Rapport du Sénat sur les marges : les faits sont établis, le gouvernement doit agir
21/05/2026
Un rapport d’une ampleur inédite
Au terme de six mois de travaux, la rapporteure Antoinette Guhl et la présidente Anne-Catherine Loisier ont adopté le 19 mai 2026 un rapport qui fait date. 71 auditions regroupant 190 personnes ont été menées – dirigeants de la distribution et des industriels, représentants des filières agricoles, syndicats, DGCCRF, autorités de concurrence – complétées par des contrôles sur place dans des entreprises et l’analyse de plusieurs milliers de pages de documents. Près de 6 millions de vues ont été enregistrées pour les auditions diffusées en direct sur les réseaux sociaux du Sénat.
La commission a également signalé les pressions exercées par certains distributeurs sur des fournisseurs avant et après leurs auditions, dont une démarche qualifiée de violation de l’article 41 de la loi de 1881 sur la liberté de la presse. La quasi-totalité des fournisseurs et représentants de filières agricoles ont demandé le huis clos, craignant des mesures de rétorsion.

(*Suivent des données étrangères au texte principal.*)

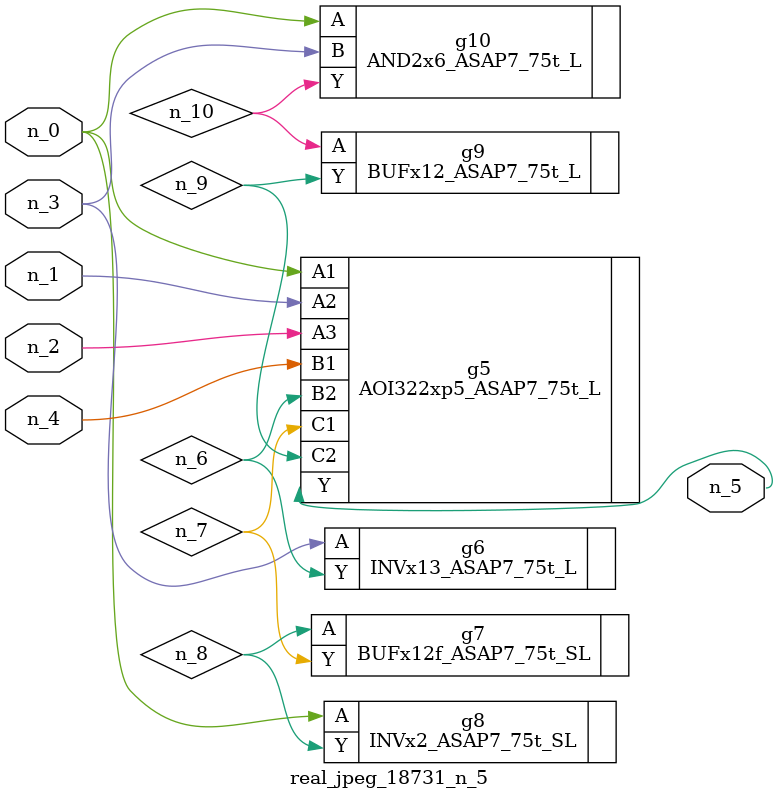
<source format=v>
module real_jpeg_18731_n_5 (n_4, n_0, n_1, n_2, n_3, n_5);

input n_4;
input n_0;
input n_1;
input n_2;
input n_3;

output n_5;

wire n_8;
wire n_6;
wire n_7;
wire n_10;
wire n_9;

AOI322xp5_ASAP7_75t_L g5 ( 
.A1(n_0),
.A2(n_1),
.A3(n_2),
.B1(n_4),
.B2(n_6),
.C1(n_7),
.C2(n_9),
.Y(n_5)
);

INVx2_ASAP7_75t_SL g8 ( 
.A(n_0),
.Y(n_8)
);

AND2x6_ASAP7_75t_L g10 ( 
.A(n_0),
.B(n_3),
.Y(n_10)
);

INVx13_ASAP7_75t_L g6 ( 
.A(n_3),
.Y(n_6)
);

BUFx12f_ASAP7_75t_SL g7 ( 
.A(n_8),
.Y(n_7)
);

BUFx12_ASAP7_75t_L g9 ( 
.A(n_10),
.Y(n_9)
);


endmodule
</source>
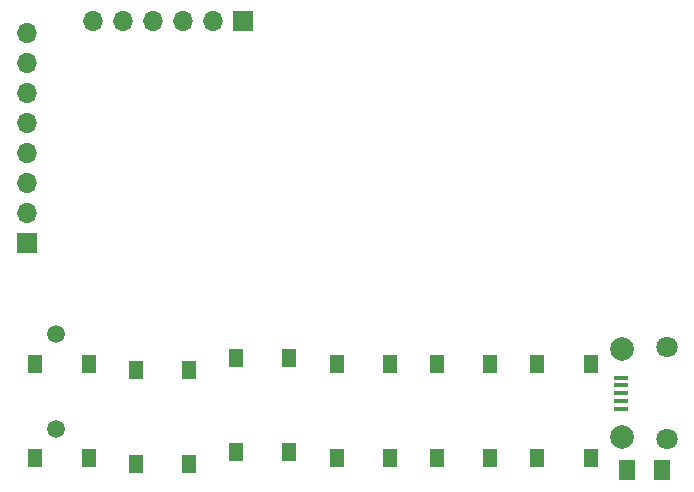
<source format=gbr>
%TF.GenerationSoftware,KiCad,Pcbnew,(6.0.9)*%
%TF.CreationDate,2023-11-17T13:22:31+01:00*%
%TF.ProjectId,datakeyboard,64617461-6b65-4796-926f-6172642e6b69,2*%
%TF.SameCoordinates,Original*%
%TF.FileFunction,Soldermask,Top*%
%TF.FilePolarity,Negative*%
%FSLAX46Y46*%
G04 Gerber Fmt 4.6, Leading zero omitted, Abs format (unit mm)*
G04 Created by KiCad (PCBNEW (6.0.9)) date 2023-11-17 13:22:31*
%MOMM*%
%LPD*%
G01*
G04 APERTURE LIST*
G04 Aperture macros list*
%AMRoundRect*
0 Rectangle with rounded corners*
0 $1 Rounding radius*
0 $2 $3 $4 $5 $6 $7 $8 $9 X,Y pos of 4 corners*
0 Add a 4 corners polygon primitive as box body*
4,1,4,$2,$3,$4,$5,$6,$7,$8,$9,$2,$3,0*
0 Add four circle primitives for the rounded corners*
1,1,$1+$1,$2,$3*
1,1,$1+$1,$4,$5*
1,1,$1+$1,$6,$7*
1,1,$1+$1,$8,$9*
0 Add four rect primitives between the rounded corners*
20,1,$1+$1,$2,$3,$4,$5,0*
20,1,$1+$1,$4,$5,$6,$7,0*
20,1,$1+$1,$6,$7,$8,$9,0*
20,1,$1+$1,$8,$9,$2,$3,0*%
G04 Aperture macros list end*
%ADD10R,1.300000X1.550000*%
%ADD11R,1.700000X1.700000*%
%ADD12O,1.700000X1.700000*%
%ADD13RoundRect,0.250001X-0.462499X-0.624999X0.462499X-0.624999X0.462499X0.624999X-0.462499X0.624999X0*%
%ADD14R,1.300000X0.450000*%
%ADD15C,2.000000*%
%ADD16C,1.800000*%
%ADD17C,1.500000*%
G04 APERTURE END LIST*
D10*
%TO.C,SW2*%
X111250000Y-136525000D03*
X111250000Y-144475000D03*
X115750000Y-136525000D03*
X115750000Y-144475000D03*
%TD*%
%TO.C,SW1*%
X102750000Y-136025000D03*
X102750000Y-143975000D03*
X107250000Y-143975000D03*
X107250000Y-136025000D03*
%TD*%
D11*
%TO.C,JDISP1*%
X102000000Y-125820000D03*
D12*
X102000000Y-123280000D03*
X102000000Y-120740000D03*
X102000000Y-118200000D03*
X102000000Y-115660000D03*
X102000000Y-113120000D03*
X102000000Y-110580000D03*
X102000000Y-108040000D03*
%TD*%
D13*
%TO.C,D1*%
X152812500Y-145000000D03*
X155787500Y-145000000D03*
%TD*%
D10*
%TO.C,SW5*%
X136750000Y-136025000D03*
X136750000Y-143975000D03*
X141250000Y-136025000D03*
X141250000Y-143975000D03*
%TD*%
%TO.C,SW3*%
X119750000Y-135525000D03*
X119750000Y-143475000D03*
X124250000Y-143475000D03*
X124250000Y-135525000D03*
%TD*%
D14*
%TO.C,JUSB1*%
X152345000Y-139800000D03*
X152345000Y-139150000D03*
X152345000Y-138500000D03*
X152345000Y-137850000D03*
X152345000Y-137200000D03*
D15*
X152395000Y-134775000D03*
D16*
X156195000Y-134625000D03*
X156195000Y-142375000D03*
D15*
X152395000Y-142225000D03*
%TD*%
D10*
%TO.C,SW6*%
X145250000Y-143975000D03*
X145250000Y-136025000D03*
X149750000Y-143975000D03*
X149750000Y-136025000D03*
%TD*%
D11*
%TO.C,JPICKKIT1*%
X120350000Y-107000000D03*
D12*
X117810000Y-107000000D03*
X115270000Y-107000000D03*
X112730000Y-107000000D03*
X110190000Y-107000000D03*
X107650000Y-107000000D03*
%TD*%
D10*
%TO.C,SW4*%
X132750000Y-143975000D03*
X132750000Y-136025000D03*
X128250000Y-136025000D03*
X128250000Y-143975000D03*
%TD*%
D17*
%TO.C,JCARD1*%
X104500000Y-141500000D03*
X104500000Y-133500000D03*
%TD*%
M02*

</source>
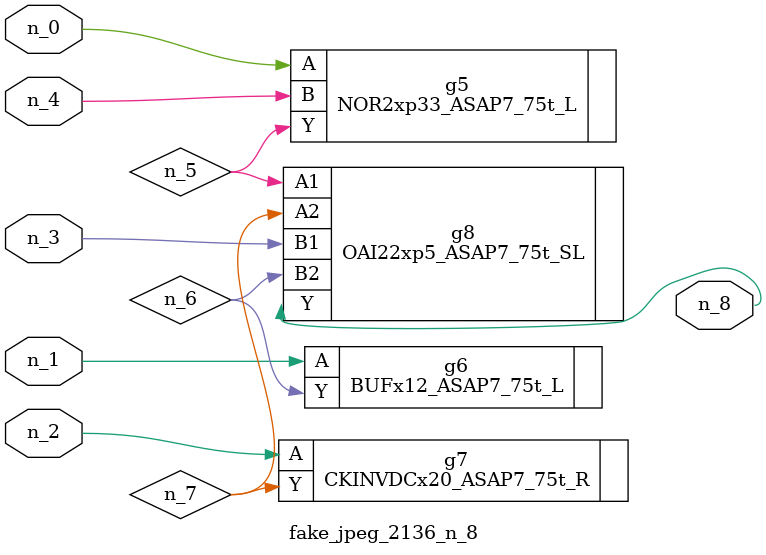
<source format=v>
module fake_jpeg_2136_n_8 (n_3, n_2, n_1, n_0, n_4, n_8);

input n_3;
input n_2;
input n_1;
input n_0;
input n_4;

output n_8;

wire n_6;
wire n_5;
wire n_7;

NOR2xp33_ASAP7_75t_L g5 ( 
.A(n_0),
.B(n_4),
.Y(n_5)
);

BUFx12_ASAP7_75t_L g6 ( 
.A(n_1),
.Y(n_6)
);

CKINVDCx20_ASAP7_75t_R g7 ( 
.A(n_2),
.Y(n_7)
);

OAI22xp5_ASAP7_75t_SL g8 ( 
.A1(n_5),
.A2(n_7),
.B1(n_3),
.B2(n_6),
.Y(n_8)
);


endmodule
</source>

Quatre constats principaux
1. Des pratiques prédatrices avérées. La répartition de la valeur dans la chaîne alimentaire est très déséquilibrée : sur 100 euros dépensés par le consommateur, plus de 40 % reviennent à la distribution et à ses services, 14 % à l’industrie et seulement 8 % aux agriculteurs. Depuis 2021, les prix de vente aux consommateurs augmentent systématiquement plus vite que les tarifs négociés avec les fournisseurs.
2. La guerre des prix ne profite pas aux consommateurs. Elle fonctionne comme un trompe-l’œil : des produits d’appel à marges très faibles – tomates d’importation à bas prix, par exemple – sont compensés par des marges reconstituées sur les produits français. La commission souligne expressément que « cet effet de massification ne semble pas avoir d’effet favorable automatique sur le pouvoir d’achat des consommateurs ».
3. Une véritable casse sociale et industrielle. 30 % des PME agroalimentaires sont aujourd’hui déficitaires, contre 20 % il y a cinq ans. Le rapport cite des fermetures d’usines emblématiques. Le solde commercial agricole français s’est dégradé de 49 % entre 2019 et 2024, passant de 7,7 à 3,9 milliards d’euros.
4. Des pratiques illégales documentées. Deux pratiques illicites ont été particulièrement documentées par des contrôles sur place : la suspension brutale des commandes pour contraindre les fournisseurs à céder lors des négociations, et le non-respect de la sanctuarisation de la matière première agricole, obligation cardinale d’EGalim. Les centrales européennes, basées en Belgique, aux Pays-Bas, en Suisse ou au Luxembourg, sont devenues l’outil privilégié pour contourner le droit français.
Les chiffres clés
40 % de la valeur de la chaîne alimentaire captée par la distribution (source : commission d’enquête, chiffres O. Mevel)
8 % seulement revenant aux agriculteurs – 14 % à l’industrie
0,78 → 1,1 Md€ coût des accords de services internationaux imposés aux industriels entre 2019 et 2024
30 à 70 % de l’assortiment d’un fournisseur menacé lors des négociations
7 sanctions sur 8 prononcées contre les centrales d’achats (2019-2025) non exécutées
La réponse de la coalition
Sept organisations professionnelles – Ania, La Coopération Agricole, FEBEA, FHER, Ilec, Pact’Alim, Synabio – représentant les fabricants de produits de grande consommation établis en France ont publié conjointement ce jour un communiqué de presse et une lettre ouverte au Premier ministre. Cette mobilisation, inédite par son ampleur et sa diversité, traduit l’urgence d’un diagnostic commun que le rapport sénatorial vient confirmer avec une précision sans précédent.
Ce que nous demandons
Nous demandons au Gouvernement de prendre, sans délai, des engagements publics et précis sur la méthode et le calendrier pour mettre fin à ce système mortifère et corriger durablement les dérives identifiées.
Nous appelons le Parlement – qui a construit cet édifice législatif – à exiger que la réponse du gouvernement soit à la hauteur de l’enjeu, en mobilisant tous ses leviers : questions au gouvernement, questions écrites, auditions ministérielles.
Nous demandons à être reçus collectivement par le Premier ministre.
Les sénateurs ont fait un travail remarquable. Il appartient maintenant au gouvernement et aux régulateurs de faire le leur.